WHAT THIS TASK INVOLVES: Please reproduce the entries that follow without a single difference.

BEGIN

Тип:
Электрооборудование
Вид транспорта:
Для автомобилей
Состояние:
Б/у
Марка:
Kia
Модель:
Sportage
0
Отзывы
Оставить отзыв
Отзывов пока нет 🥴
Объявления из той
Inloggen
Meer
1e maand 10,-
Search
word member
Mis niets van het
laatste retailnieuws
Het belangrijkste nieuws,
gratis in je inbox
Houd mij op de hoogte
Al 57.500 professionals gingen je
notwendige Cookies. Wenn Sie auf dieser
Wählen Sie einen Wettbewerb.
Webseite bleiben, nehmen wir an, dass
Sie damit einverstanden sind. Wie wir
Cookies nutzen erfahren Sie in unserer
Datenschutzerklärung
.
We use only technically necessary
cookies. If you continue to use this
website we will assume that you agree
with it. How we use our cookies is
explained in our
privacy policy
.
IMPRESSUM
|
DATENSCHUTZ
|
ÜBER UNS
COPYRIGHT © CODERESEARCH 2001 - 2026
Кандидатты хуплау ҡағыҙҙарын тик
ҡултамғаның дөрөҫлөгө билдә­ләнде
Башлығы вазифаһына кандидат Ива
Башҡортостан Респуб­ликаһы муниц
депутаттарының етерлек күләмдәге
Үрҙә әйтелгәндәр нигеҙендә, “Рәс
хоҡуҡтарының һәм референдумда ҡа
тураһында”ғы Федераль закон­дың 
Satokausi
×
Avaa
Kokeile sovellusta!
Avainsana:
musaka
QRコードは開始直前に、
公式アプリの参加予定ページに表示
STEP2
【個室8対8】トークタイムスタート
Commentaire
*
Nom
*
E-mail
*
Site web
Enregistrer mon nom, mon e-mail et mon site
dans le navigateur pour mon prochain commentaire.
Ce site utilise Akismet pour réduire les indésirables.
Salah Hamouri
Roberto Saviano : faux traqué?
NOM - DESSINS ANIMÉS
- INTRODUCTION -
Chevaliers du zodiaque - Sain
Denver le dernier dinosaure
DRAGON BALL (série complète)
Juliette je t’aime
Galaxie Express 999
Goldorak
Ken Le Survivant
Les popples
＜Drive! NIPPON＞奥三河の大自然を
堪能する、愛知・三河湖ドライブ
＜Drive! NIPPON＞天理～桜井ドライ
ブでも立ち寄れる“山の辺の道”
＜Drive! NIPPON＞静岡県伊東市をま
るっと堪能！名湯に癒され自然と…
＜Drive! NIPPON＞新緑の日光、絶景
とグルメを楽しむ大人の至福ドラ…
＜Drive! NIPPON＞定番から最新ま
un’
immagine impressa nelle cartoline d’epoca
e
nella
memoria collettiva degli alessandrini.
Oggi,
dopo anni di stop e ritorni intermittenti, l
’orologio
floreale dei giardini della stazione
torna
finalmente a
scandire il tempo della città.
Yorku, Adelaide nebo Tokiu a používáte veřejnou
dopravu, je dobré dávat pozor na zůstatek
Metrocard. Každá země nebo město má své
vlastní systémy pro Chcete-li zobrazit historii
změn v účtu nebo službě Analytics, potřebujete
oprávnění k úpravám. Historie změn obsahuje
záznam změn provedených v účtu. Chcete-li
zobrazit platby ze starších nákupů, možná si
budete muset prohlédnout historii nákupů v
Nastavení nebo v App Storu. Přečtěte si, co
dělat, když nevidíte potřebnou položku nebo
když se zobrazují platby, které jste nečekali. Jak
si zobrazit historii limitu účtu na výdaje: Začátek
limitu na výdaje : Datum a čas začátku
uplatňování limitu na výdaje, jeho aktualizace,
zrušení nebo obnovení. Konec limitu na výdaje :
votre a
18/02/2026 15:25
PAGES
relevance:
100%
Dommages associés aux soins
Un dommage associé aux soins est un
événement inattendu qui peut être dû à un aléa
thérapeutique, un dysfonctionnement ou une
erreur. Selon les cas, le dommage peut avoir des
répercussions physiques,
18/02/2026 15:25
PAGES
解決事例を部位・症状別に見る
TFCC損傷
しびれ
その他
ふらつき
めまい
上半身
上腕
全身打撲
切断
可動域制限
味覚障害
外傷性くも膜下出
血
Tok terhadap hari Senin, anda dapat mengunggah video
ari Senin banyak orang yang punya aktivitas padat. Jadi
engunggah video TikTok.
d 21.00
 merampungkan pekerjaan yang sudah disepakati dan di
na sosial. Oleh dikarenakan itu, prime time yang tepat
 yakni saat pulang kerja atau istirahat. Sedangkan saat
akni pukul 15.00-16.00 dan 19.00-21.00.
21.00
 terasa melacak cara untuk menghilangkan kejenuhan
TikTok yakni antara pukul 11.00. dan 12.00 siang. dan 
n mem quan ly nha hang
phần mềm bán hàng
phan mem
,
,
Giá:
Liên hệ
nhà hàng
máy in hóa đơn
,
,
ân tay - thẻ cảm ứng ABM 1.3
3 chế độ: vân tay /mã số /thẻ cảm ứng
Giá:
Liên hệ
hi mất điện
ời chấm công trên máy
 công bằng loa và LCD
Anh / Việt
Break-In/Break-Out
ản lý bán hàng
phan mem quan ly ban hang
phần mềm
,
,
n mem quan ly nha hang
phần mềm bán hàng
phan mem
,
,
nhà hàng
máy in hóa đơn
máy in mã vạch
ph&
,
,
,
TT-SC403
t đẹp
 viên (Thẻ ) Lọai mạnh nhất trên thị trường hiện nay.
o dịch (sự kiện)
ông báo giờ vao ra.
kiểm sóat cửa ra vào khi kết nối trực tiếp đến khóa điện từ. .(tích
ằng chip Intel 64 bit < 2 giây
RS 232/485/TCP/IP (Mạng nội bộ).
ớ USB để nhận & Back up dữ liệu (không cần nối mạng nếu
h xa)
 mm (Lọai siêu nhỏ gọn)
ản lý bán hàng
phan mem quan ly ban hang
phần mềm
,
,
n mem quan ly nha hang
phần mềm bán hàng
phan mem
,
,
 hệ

END

WRITTEN SOLUTION:
Тип:
Электрооборудование
Вид транспорта:
Для автомобилей
Состояние:
Б/у
Марка:
Kia
Модель:
Sportage
0
Отзывы
Оставить отзыв
Отзывов пока нет 🥴
Объявления из той
Inloggen
Meer
1e maand 10,-
Search
word member
Mis niets van het
laatste retailnieuws
Het belangrijkste nieuws,
gratis in je inbox
Houd mij op de hoogte
Al 57.500 professionals gingen je
notwendige Cookies. Wenn Sie auf dieser
Wählen Sie einen Wettbewerb.
Webseite bleiben, nehmen wir an, dass
Sie damit einverstanden sind. Wie wir
Cookies nutzen erfahren Sie in unserer
Datenschutzerklärung
.
We use only technically necessary
cookies. If you continue to use this
website we will assume that you agree
with it. How we use our cookies is
explained in our
privacy policy
.
IMPRESSUM
|
DATENSCHUTZ
|
ÜBER UNS
COPYRIGHT © CODERESEARCH 2001 - 2026
Кандидатты хуплау ҡағыҙҙарын тик
ҡултамғаның дөрөҫлөгө билдә­ләнде
Башлығы вазифаһына кандидат Ива
Башҡортостан Респуб­ликаһы муниц
депутаттарының етерлек күләмдәге
Үрҙә әйтелгәндәр нигеҙендә, “Рәс
хоҡуҡтарының һәм референдумда ҡа
тураһында”ғы Федераль закон­дың 
Satokausi
×
Avaa
Kokeile sovellusta!
Avainsana:
musaka
QRコードは開始直前に、
公式アプリの参加予定ページに表示
STEP2
【個室8対8】トークタイムスタート
Commentaire
*
Nom
*
E-mail
*
Site web
Enregistrer mon nom, mon e-mail et mon site
dans le navigateur pour mon prochain commentaire.
Ce site utilise Akismet pour réduire les indésirables.
Salah Hamouri
Roberto Saviano : faux traqué?
NOM - DESSINS ANIMÉS
- INTRODUCTION -
Chevaliers du zodiaque - Sain
Denver le dernier dinosaure
DRAGON BALL (série complète)
Juliette je t’aime
Galaxie Express 999
Goldorak
Ken Le Survivant
Les popples
＜Drive! NIPPON＞奥三河の大自然を
堪能する、愛知・三河湖ドライブ
＜Drive! NIPPON＞天理～桜井ドライ
ブでも立ち寄れる“山の辺の道”
＜Drive! NIPPON＞静岡県伊東市をま
るっと堪能！名湯に癒され自然と…
＜Drive! NIPPON＞新緑の日光、絶景
とグルメを楽しむ大人の至福ドラ…
＜Drive! NIPPON＞定番から最新ま
un’
immagine impressa nelle cartoline d’epoca
e
nella
memoria collettiva degli alessandrini.
Oggi,
dopo anni di stop e ritorni intermittenti, l
’orologio
floreale dei giardini della stazione
torna
finalmente a
scandire il tempo della città.
Yorku, Adelaide nebo Tokiu a používáte veřejnou
dopravu, je dobré dávat pozor na zůstatek
Metrocard. Každá země nebo město má své
vlastní systémy pro Chcete-li zobrazit historii
změn v účtu nebo službě Analytics, potřebujete
oprávnění k úpravám. Historie změn obsahuje
záznam změn provedených v účtu. Chcete-li
zobrazit platby ze starších nákupů, možná si
budete muset prohlédnout historii nákupů v
Nastavení nebo v App Storu. Přečtěte si, co
dělat, když nevidíte potřebnou položku nebo
když se zobrazují platby, které jste nečekali. Jak
si zobrazit historii limitu účtu na výdaje: Začátek
limitu na výdaje : Datum a čas začátku
uplatňování limitu na výdaje, jeho aktualizace,
zrušení nebo obnovení. Konec limitu na výdaje :
votre a
18/02/2026 15:25
PAGES
relevance:
100%
Dommages associés aux soins
Un dommage associé aux soins est un
événement inattendu qui peut être dû à un aléa
thérapeutique, un dysfonctionnement ou une
erreur. Selon les cas, le dommage peut avoir des
répercussions physiques,
18/02/2026 15:25
PAGES
解決事例を部位・症状別に見る
TFCC損傷
しびれ
その他
ふらつき
めまい
上半身
上腕
全身打撲
切断
可動域制限
味覚障害
外傷性くも膜下出
血
Tok terhadap hari Senin, anda dapat mengunggah video
ari Senin banyak orang yang punya aktivitas padat. Jadi
engunggah video TikTok.
d 21.00
 merampungkan pekerjaan yang sudah disepakati dan di
na sosial. Oleh dikarenakan itu, prime time yang tepat
 yakni saat pulang kerja atau istirahat. Sedangkan saat
akni pukul 15.00-16.00 dan 19.00-21.00.
21.00
 terasa melacak cara untuk menghilangkan kejenuhan
TikTok yakni antara pukul 11.00. dan 12.00 siang. dan 
n mem quan ly nha hang
phần mềm bán hàng
phan mem
,
,
Giá:
Liên hệ
nhà hàng
máy in hóa đơn
,
,
ân tay - thẻ cảm ứng ABM 1.3
3 chế độ: vân tay /mã số /thẻ cảm ứng
Giá:
Liên hệ
hi mất điện
ời chấm công trên máy
 công bằng loa và LCD
Anh / Việt
Break-In/Break-Out
ản lý bán hàng
phan mem quan ly ban hang
phần mềm
,
,
n mem quan ly nha hang
phần mềm bán hàng
phan mem
,
,
nhà hàng
máy in hóa đơn
máy in mã vạch
ph&
,
,
,
TT-SC403
t đẹp
 viên (Thẻ ) Lọai mạnh nhất trên thị trường hiện nay.
o dịch (sự kiện)
ông báo giờ vao ra.
kiểm sóat cửa ra vào khi kết nối trực tiếp đến khóa điện từ. .(tích
ằng chip Intel 64 bit < 2 giây
RS 232/485/TCP/IP (Mạng nội bộ).
ớ USB để nhận & Back up dữ liệu (không cần nối mạng nếu
h xa)
 mm (Lọai siêu nhỏ gọn)
ản lý bán hàng
phan mem quan ly ban hang
phần mềm
,
,
n mem quan ly nha hang
phần mềm bán hàng
phan mem
,
,
 hệ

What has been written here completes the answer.